How does Publicis Sapient help organizations move from prototype to production?

Publicis Sapient helps organizations move from prototype to production through integrated strategy, cross-functional execution and scalable delivery methods. The source materials describe a model that brings together strategy, product, experience, engineering, and data and AI capabilities, supported in some cases by proprietary tools such as Sapient Slingshot and Bodhi. Publicis Sapient positions this approach as a way to turn pilots into secure, governed and measurable enterprise implementations.

What makes Publicis Sapient’s approach different from a technology-only AI rollout?

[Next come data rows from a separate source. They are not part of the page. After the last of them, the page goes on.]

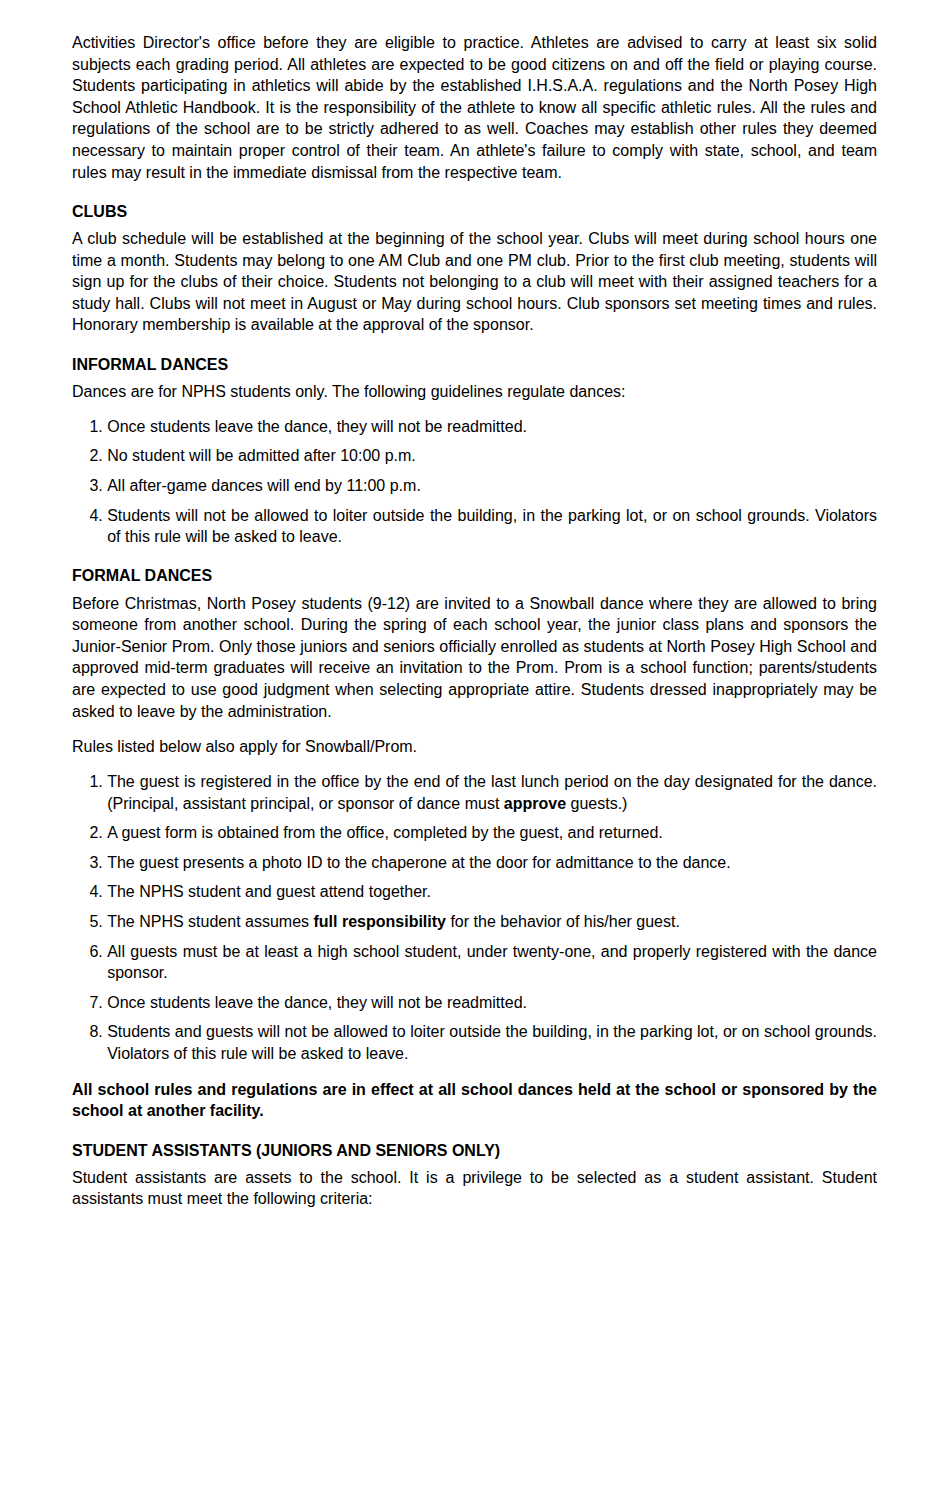Activities Director's office before they are eligible to practice. Athletes are advised to carry at least six solid subjects each grading period. All athletes are expected to be good citizens on and off the field or playing course. Students participating in athletics will abide by the established I.H.S.A.A. regulations and the North Posey High School Athletic Handbook. It is the responsibility of the athlete to know all specific athletic rules. All the rules and regulations of the school are to be strictly adhered to as well. Coaches may establish other rules they deemed necessary to maintain proper control of their team. An athlete's failure to comply with state, school, and team rules may result in the immediate dismissal from the respective team.
Clubs
A club schedule will be established at the beginning of the school year. Clubs will meet during school hours one time a month. Students may belong to one AM Club and one PM club. Prior to the first club meeting, students will sign up for the clubs of their choice. Students not belonging to a club will meet with their assigned teachers for a study hall. Clubs will not meet in August or May during school hours. Club sponsors set meeting times and rules. Honorary membership is available at the approval of the sponsor.
Informal Dances
Dances are for NPHS students only. The following guidelines regulate dances:
Once students leave the dance, they will not be readmitted.
No student will be admitted after 10:00 p.m.
All after-game dances will end by 11:00 p.m.
Students will not be allowed to loiter outside the building, in the parking lot, or on school grounds. Violators of this rule will be asked to leave.
Formal Dances
Before Christmas, North Posey students (9-12) are invited to a Snowball dance where they are allowed to bring someone from another school. During the spring of each school year, the junior class plans and sponsors the Junior-Senior Prom. Only those juniors and seniors officially enrolled as students at North Posey High School and approved mid-term graduates will receive an invitation to the Prom. Prom is a school function; parents/students are expected to use good judgment when selecting appropriate attire. Students dressed inappropriately may be asked to leave by the administration.
Rules listed below also apply for Snowball/Prom.
The guest is registered in the office by the end of the last lunch period on the day designated for the dance. (Principal, assistant principal, or sponsor of dance must approve guests.)
A guest form is obtained from the office, completed by the guest, and returned.
The guest presents a photo ID to the chaperone at the door for admittance to the dance.
The NPHS student and guest attend together.
The NPHS student assumes full responsibility for the behavior of his/her guest.
All guests must be at least a high school student, under twenty-one, and properly registered with the dance sponsor.
Once students leave the dance, they will not be readmitted.
Students and guests will not be allowed to loiter outside the building, in the parking lot, or on school grounds. Violators of this rule will be asked to leave.
All school rules and regulations are in effect at all school dances held at the school or sponsored by the school at another facility.
Student Assistants (Juniors and Seniors Only)
Student assistants are assets to the school. It is a privilege to be selected as a student assistant. Student assistants must meet the following criteria:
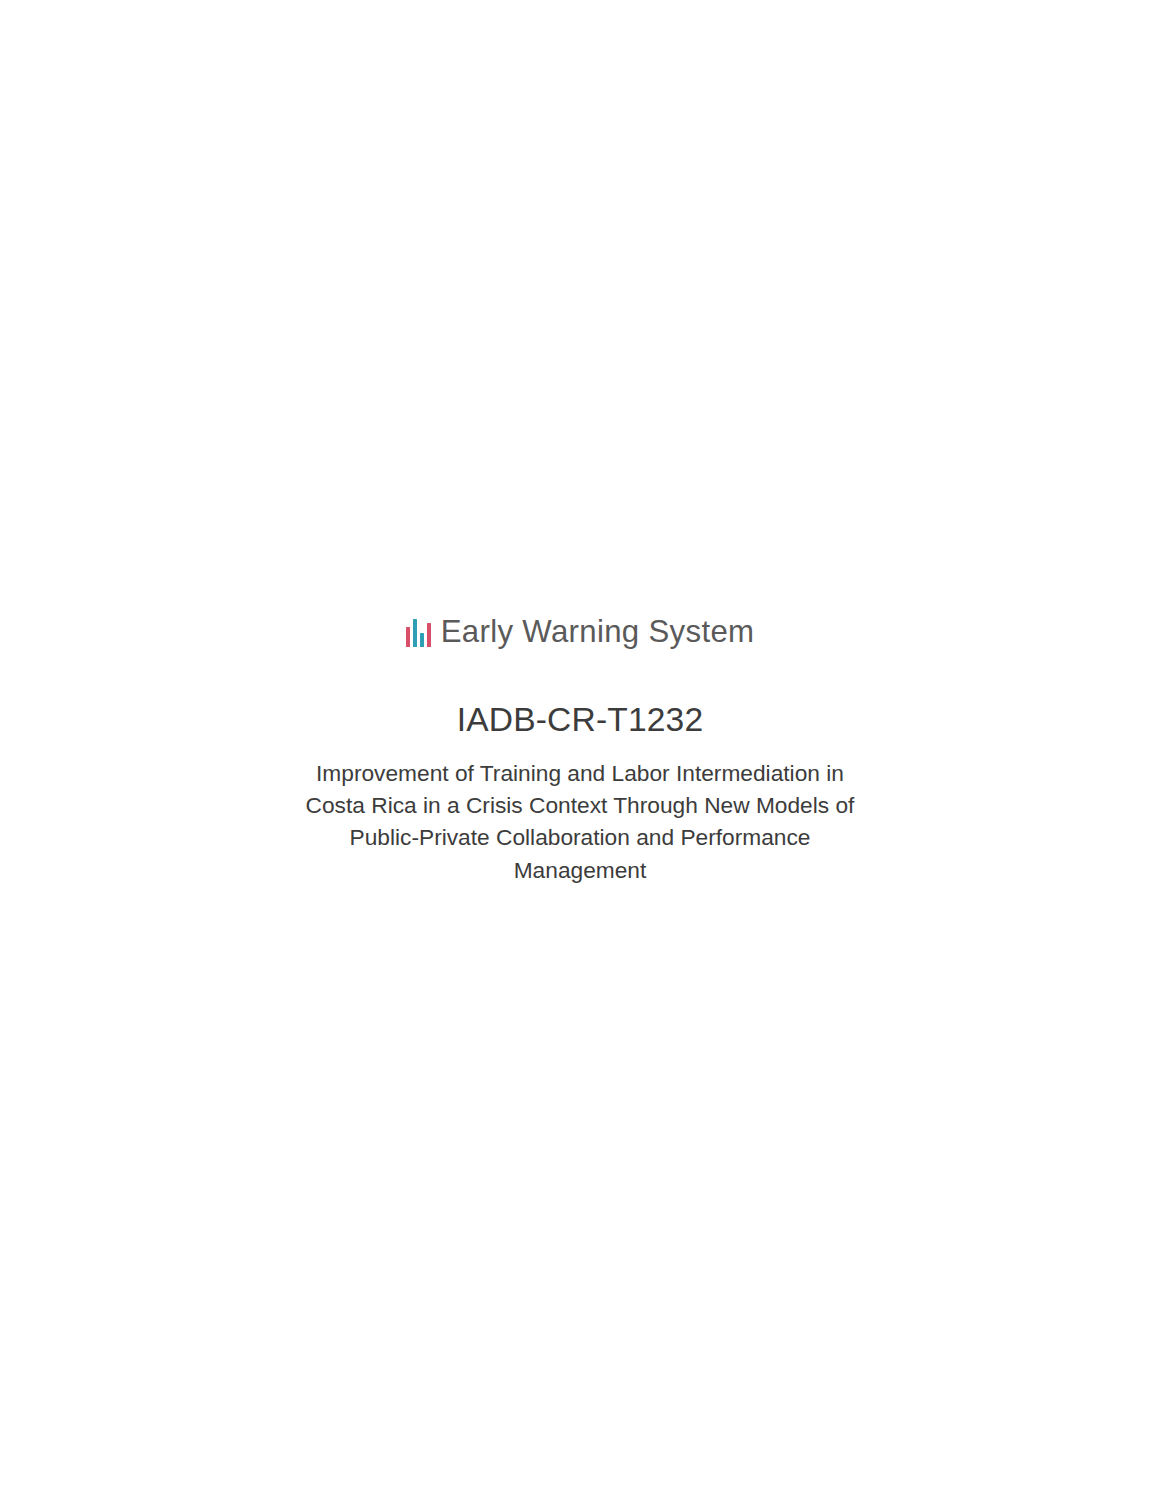Early Warning System
IADB-CR-T1232
Improvement of Training and Labor Intermediation in Costa Rica in a Crisis Context Through New Models of Public-Private Collaboration and Performance Management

Publicis Sapient’s approach is designed around business transformation and customer outcomes, not just tool deployment. The source documents repeatedly emphasize customer needs, human-centered design, organizational enablement, governance and cross-functional alignment alongside technical implementation. In practice, Publicis Sapient presents generative AI as part of a broader transformation agenda that connects experience, operations, data and growth.

What should buyers evaluate before choosing a generative AI partner?

Buyers should evaluate whether a partner can connect AI strategy to real use cases, data readiness, governance and execution at scale. Based on the source materials, important considerations include the ability to modernize data, support experimentation, integrate AI into existing systems and workflows, manage ethical and security risks, and deliver measurable business outcomes. Publicis Sapient positions its value around combining these capabilities in one end-to-end transformation model.